The Sakuya Konohana Kan (咲くやこの花館) is a botanical garden set within one of the world's largest greenhouses, located in Tsurumi Ryokuchi park at 2-163 Ryokuchi Koen, Tsurumi-ku, Osaka, Japan. It is open daily except Mondays; an admission fee is charged.

The gardens were constructed between 1987 and 1989, and currently contain about 15,000 plants representing 2,600 species from various climatic zones. Total floor space is about 6,900 m² with a maximum height of 30 meters.
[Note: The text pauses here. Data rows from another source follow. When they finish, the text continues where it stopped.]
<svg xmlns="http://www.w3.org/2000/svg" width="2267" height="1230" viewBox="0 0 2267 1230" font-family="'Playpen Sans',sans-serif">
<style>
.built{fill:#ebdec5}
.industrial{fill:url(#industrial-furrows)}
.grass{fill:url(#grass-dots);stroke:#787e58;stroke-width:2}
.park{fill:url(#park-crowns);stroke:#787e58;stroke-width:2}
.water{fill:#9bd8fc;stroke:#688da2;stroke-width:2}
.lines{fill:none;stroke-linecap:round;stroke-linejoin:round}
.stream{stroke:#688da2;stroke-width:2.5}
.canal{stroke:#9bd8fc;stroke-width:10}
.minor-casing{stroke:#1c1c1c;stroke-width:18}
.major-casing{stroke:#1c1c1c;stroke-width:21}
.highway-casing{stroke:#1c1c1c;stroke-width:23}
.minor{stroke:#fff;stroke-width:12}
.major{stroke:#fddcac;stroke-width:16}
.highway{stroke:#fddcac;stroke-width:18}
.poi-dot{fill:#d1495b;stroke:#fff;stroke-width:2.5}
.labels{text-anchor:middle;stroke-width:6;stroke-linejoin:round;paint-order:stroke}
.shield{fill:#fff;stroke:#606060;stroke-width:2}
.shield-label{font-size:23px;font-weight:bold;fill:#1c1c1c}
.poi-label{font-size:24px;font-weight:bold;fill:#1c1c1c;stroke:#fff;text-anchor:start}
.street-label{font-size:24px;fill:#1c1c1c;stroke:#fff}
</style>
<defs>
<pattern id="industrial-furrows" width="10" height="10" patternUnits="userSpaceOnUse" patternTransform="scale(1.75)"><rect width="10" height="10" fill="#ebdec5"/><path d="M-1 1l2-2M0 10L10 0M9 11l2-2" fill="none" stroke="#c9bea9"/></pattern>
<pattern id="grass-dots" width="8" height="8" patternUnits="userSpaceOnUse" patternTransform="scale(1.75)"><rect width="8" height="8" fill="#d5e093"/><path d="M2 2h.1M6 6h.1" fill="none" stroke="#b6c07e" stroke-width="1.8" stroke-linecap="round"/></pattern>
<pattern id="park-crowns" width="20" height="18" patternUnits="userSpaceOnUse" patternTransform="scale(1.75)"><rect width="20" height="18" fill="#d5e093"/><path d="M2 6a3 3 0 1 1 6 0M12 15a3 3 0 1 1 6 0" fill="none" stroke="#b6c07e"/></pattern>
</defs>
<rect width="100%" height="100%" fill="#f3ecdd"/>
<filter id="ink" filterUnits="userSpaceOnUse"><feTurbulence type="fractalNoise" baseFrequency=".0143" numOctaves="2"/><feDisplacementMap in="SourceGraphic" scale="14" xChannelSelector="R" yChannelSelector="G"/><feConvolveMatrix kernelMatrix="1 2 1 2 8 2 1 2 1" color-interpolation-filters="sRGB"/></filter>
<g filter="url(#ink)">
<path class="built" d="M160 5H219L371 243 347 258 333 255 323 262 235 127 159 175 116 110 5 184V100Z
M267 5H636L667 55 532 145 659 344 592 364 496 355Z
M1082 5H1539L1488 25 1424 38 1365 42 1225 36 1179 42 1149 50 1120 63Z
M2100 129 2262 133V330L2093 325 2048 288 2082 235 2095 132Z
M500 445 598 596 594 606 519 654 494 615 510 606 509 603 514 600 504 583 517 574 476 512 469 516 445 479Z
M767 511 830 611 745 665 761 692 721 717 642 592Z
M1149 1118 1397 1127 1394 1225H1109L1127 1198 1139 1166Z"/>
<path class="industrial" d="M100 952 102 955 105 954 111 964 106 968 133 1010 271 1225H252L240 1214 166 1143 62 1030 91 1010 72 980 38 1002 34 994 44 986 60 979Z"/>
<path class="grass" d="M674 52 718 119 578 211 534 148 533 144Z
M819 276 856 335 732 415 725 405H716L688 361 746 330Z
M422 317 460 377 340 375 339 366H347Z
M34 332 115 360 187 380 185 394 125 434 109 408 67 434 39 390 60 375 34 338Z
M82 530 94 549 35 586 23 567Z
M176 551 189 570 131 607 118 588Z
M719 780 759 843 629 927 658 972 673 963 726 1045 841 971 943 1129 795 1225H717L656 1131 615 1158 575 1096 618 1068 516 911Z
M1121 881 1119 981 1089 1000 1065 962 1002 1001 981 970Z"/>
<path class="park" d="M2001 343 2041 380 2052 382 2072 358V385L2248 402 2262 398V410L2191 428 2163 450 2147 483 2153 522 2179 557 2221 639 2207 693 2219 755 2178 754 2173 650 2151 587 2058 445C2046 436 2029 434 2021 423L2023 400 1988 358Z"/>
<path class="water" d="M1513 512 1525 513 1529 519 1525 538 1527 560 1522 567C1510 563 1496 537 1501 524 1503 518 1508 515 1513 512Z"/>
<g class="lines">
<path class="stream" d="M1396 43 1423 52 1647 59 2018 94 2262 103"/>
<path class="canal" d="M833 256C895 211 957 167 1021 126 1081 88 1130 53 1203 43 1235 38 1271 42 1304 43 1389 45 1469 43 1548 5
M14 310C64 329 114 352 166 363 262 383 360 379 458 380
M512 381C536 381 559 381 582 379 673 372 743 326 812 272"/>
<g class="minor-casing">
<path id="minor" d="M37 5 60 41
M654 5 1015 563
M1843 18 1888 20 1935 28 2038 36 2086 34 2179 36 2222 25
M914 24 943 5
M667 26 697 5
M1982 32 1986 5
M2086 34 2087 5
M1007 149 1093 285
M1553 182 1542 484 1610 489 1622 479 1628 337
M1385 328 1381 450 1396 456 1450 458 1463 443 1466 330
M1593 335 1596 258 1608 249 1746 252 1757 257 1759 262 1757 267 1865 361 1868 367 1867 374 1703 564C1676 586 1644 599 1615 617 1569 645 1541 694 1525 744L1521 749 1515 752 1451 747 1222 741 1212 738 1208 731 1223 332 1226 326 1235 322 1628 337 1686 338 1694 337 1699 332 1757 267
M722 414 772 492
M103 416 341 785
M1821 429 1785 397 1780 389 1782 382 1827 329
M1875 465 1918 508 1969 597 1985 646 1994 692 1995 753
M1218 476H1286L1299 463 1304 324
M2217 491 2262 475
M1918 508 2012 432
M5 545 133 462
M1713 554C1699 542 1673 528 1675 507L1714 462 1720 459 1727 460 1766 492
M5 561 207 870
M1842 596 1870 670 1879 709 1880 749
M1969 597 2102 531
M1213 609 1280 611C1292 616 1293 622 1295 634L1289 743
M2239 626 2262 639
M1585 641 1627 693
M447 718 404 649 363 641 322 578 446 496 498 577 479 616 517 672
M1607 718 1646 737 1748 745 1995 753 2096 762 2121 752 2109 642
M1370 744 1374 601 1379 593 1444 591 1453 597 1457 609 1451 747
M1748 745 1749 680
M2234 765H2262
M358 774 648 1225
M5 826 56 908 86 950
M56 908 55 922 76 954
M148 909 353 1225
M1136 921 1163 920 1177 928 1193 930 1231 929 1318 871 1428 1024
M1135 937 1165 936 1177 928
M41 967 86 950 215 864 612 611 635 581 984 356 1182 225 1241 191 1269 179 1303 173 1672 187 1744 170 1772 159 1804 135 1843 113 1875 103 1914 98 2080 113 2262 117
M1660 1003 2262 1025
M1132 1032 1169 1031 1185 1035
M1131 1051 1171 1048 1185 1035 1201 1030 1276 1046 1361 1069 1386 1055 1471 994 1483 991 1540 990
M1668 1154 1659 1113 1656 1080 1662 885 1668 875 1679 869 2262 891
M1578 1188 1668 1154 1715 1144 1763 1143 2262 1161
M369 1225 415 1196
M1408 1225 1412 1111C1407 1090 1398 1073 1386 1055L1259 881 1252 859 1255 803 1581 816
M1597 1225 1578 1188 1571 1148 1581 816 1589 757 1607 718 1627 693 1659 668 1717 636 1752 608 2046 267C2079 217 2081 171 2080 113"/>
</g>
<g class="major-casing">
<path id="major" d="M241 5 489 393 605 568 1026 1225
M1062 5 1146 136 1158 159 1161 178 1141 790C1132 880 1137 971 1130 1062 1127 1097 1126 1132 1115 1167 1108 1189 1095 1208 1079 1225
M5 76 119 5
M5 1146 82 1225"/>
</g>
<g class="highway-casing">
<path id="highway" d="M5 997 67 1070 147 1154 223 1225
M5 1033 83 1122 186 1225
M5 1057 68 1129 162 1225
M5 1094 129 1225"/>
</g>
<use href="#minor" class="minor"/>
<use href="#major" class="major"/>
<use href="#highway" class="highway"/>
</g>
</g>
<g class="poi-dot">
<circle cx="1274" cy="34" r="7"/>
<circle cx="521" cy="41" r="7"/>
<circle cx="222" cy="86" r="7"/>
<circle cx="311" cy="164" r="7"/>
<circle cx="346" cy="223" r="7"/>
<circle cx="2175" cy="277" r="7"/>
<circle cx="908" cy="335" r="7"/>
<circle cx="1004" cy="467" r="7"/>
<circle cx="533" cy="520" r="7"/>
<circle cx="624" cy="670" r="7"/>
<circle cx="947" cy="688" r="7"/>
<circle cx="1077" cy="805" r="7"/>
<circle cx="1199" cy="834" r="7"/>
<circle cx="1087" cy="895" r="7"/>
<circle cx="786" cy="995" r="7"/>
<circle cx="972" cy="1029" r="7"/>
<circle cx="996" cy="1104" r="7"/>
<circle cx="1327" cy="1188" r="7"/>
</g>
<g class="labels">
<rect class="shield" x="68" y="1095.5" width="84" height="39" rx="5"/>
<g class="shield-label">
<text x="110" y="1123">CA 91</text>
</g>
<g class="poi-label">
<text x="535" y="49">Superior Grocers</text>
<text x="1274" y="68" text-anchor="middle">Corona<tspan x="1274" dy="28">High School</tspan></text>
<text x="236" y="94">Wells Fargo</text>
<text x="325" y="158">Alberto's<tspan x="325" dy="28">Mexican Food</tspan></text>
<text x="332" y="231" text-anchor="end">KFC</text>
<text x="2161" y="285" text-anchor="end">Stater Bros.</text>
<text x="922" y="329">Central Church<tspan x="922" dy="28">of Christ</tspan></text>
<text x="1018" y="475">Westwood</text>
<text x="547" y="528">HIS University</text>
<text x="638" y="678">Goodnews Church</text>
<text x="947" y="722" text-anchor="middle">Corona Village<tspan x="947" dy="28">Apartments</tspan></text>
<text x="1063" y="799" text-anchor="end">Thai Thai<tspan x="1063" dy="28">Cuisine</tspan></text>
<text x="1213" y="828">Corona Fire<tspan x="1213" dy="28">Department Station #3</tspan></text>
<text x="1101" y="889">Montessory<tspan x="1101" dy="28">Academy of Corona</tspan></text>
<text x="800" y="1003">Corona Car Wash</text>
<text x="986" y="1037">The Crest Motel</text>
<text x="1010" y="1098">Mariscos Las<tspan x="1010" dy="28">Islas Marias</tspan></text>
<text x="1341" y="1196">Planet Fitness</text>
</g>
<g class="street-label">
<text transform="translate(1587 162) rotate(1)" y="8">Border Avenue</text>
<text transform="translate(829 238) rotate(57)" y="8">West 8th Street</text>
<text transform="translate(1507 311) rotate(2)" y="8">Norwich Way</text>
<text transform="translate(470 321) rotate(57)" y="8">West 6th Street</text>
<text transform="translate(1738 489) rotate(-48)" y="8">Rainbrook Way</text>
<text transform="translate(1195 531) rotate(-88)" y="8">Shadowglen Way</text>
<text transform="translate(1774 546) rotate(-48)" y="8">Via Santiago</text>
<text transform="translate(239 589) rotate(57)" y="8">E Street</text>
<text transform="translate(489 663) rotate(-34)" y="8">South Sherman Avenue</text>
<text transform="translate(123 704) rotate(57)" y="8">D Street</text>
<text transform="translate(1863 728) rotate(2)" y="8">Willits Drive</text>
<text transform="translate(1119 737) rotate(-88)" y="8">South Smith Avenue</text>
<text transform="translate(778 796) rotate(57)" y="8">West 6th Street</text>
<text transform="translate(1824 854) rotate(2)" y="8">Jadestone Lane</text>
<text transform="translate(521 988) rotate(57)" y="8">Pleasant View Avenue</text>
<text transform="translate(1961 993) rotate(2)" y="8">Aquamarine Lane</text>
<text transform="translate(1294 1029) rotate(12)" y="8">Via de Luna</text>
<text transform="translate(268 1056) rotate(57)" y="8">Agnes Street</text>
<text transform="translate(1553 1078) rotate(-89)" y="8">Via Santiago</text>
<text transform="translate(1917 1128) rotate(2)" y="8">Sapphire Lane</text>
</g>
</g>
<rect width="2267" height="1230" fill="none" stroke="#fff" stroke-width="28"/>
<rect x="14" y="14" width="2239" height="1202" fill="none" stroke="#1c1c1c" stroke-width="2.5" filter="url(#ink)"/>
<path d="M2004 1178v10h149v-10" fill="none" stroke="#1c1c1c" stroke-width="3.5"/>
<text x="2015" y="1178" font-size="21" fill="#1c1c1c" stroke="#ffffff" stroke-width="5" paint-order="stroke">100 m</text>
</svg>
The conservatory is divided into a number of cool and hot houses as follows:

- Alpine House - 200 alpine plant species including primula, blue poppy from the Himalayas and western China, and alpine plants from the Alps, Rockies, and Japanese mountains
- Arctic and Antarctic Plant Area - cold-region flora including moss from the Showa Station (Antarctica) and Saxifraga oppositifolia from the Arctic Circle
- Flower Hall - exhibit hall with coconut palm trees
- Humid Tropical Plant House - jungle plants from the tropics, including orchids, palm trees, and Chinese banyan
- Succulent Plant House - desert plants from Africa, Madagascar, Australia, and Latin America
- Tropical Aquatic Plant Area - aquatic plants including waterlily, victorias, and mangroves
- Tropical Flowering Trees and Shrubs
- Tropical Insectivorous Plant Area - Nepenthes and other carnivorous plants
- Tropical Water Plants in Aquarium - aquatic plants within an aquarium

The greenhouse's name is taken from the phrase Sakuya Konohana (咲くやこの花), the beginning of a poem collected in the Kokin Wakashū anthology edited in 905 at Emperor Daigo's order. It means "Now is the time for the blossoms to bloom in Osaka".